◆ **TASK BRIEF**
The response should hold each line from the entries below where "wall" is found.

◆ **DATA EXTRACTS**
# # # # #
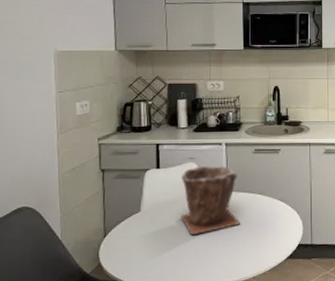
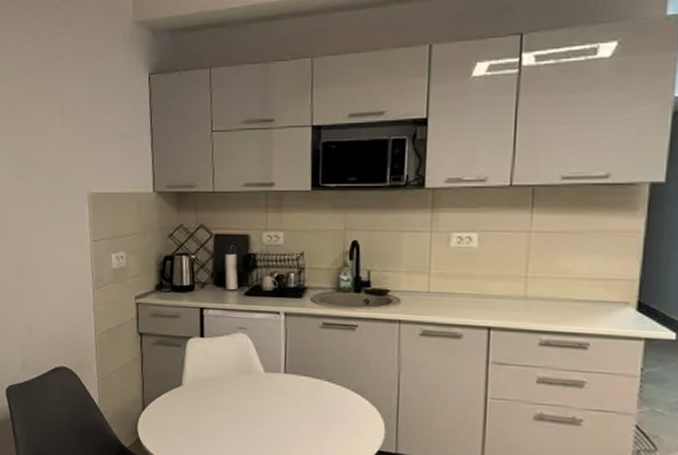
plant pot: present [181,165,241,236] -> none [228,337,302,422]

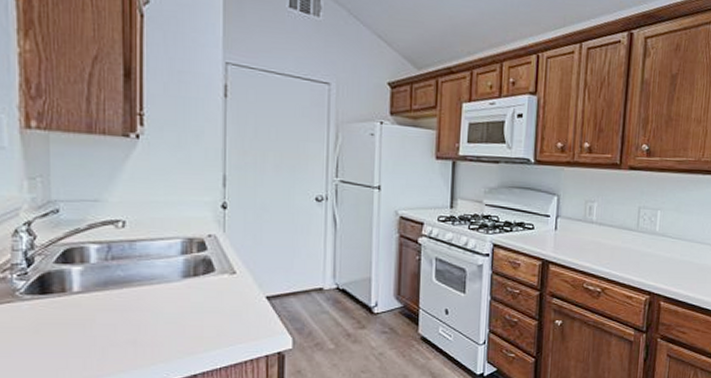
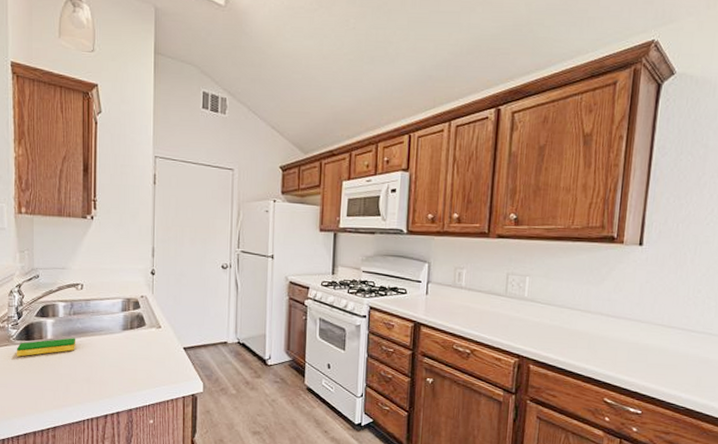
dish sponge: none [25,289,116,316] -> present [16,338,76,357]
# # # # #
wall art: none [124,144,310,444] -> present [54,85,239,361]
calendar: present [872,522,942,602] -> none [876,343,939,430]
# # # # #
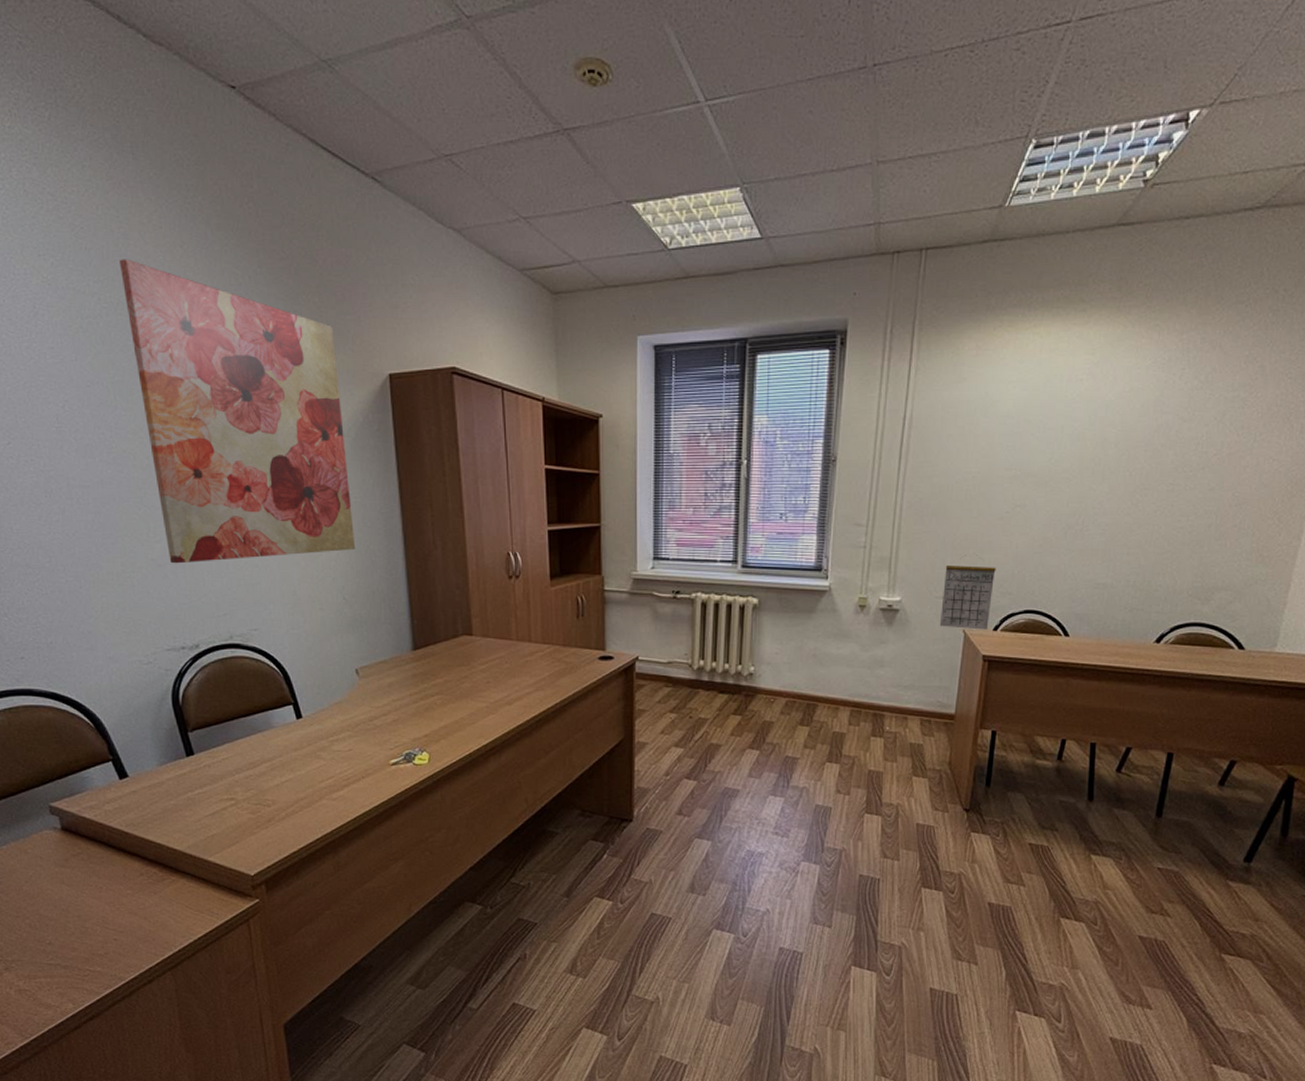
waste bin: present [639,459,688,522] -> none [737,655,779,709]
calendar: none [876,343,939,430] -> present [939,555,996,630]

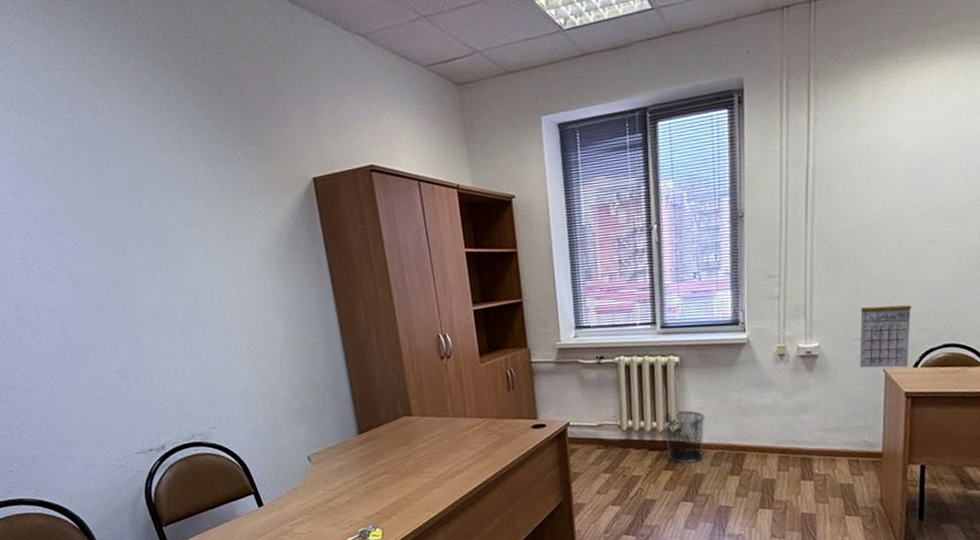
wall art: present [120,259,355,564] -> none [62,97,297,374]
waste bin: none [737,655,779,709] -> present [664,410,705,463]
# # # # #
◆ **SOLVED PROBLEM**
wall art: none [124,144,310,444] -> present [54,85,239,361]
wall art: present [120,259,355,564] -> none [62,97,297,374]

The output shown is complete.